A bishop in Iraq has been nominated for the Sakharov Prize for Freedom of Thought for saving more than 800 historic manuscripts from destruction by the terrorist group Daesh (ISIS).
Archbishop Najeeb Michaeel of Mosul, who is one of three finalists on the shortlist for the award, oversaw the evacuation of Christians to Iraqi Kurdistan – and safeguarded manuscripts dating from the 13th to the 19th century – after Daesh took Mosul in June 2014.
The Chaldean Archbishop, who showed the collection of historic documents to an ACN project team visiting Iraq in 2017, described the importance of preserving the Church’s heritage.

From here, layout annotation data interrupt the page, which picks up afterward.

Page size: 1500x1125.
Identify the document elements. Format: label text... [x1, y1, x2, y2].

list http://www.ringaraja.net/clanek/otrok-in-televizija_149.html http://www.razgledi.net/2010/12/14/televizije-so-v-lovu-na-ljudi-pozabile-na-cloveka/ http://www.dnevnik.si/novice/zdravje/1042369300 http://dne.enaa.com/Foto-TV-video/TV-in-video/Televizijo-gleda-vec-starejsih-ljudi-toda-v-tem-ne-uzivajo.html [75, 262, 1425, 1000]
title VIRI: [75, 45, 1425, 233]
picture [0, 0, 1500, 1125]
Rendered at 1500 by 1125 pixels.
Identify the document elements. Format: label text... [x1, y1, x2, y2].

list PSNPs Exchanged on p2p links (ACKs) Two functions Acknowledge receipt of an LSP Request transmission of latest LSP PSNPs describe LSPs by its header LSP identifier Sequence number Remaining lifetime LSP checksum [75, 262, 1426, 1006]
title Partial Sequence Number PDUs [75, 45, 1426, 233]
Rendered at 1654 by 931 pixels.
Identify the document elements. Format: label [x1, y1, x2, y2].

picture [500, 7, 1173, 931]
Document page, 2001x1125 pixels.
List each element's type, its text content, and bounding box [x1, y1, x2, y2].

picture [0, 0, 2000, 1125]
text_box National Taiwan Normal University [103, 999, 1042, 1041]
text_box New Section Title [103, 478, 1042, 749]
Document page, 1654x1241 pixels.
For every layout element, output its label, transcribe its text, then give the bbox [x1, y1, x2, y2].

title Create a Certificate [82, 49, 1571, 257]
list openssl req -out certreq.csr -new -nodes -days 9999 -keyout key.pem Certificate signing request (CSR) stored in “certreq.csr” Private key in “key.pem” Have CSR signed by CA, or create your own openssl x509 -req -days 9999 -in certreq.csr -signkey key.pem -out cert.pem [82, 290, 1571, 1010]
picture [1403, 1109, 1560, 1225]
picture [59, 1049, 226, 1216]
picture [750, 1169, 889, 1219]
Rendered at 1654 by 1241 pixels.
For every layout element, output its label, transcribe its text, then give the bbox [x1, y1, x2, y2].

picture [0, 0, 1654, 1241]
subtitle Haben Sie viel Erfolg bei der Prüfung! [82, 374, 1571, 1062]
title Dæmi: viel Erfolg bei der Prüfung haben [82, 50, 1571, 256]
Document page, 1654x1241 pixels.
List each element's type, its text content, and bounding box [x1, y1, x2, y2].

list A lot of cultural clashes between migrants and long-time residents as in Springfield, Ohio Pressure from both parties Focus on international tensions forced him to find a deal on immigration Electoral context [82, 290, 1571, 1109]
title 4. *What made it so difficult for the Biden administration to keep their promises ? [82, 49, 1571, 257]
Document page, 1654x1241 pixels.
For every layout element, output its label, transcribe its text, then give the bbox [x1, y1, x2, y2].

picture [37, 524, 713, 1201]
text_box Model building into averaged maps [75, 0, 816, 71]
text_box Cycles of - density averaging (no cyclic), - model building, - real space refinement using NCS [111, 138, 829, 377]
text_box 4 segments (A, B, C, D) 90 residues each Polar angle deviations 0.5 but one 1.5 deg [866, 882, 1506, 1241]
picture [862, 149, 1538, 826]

He said: “Just before ISIS came and occupied our land, our monastery, I felt something will happen very dangerous against us.
“That’s why I decided to put all these collections in the big truck and take them out of the Nineveh Valley and Mosul and put them here in Erbil, Kurdistan.
“It’s very important to us to save our heritage and keep it safe for future generations.
“The Christian community here in Iraq is not a new community. It’s very old, almost 2,000 years old.
“We have many grammars and many dictionaries dating from the 12th to 13th century, in Aramaic especially, the language of Jesus Christ – it’s our mother tongue – and we are proud to keep them.”
The Sakharov Prize for Freedom of Thought, which is awarded by the European Parliament annually, was set up in 1988 to honour individuals and organisations that defend human rights and fundamental freedoms.
It is named in honour of the Soviet physicist and political dissident Andrei Sakharov.
Award nominees in previous years include Chaldean Patriarch Louis Raphael I Sako and Asia Bibi, the Christian who was on death row in Pakistan before she was acquitted and started a new life with her family in Canada.
The winner will be announced on 22nd October.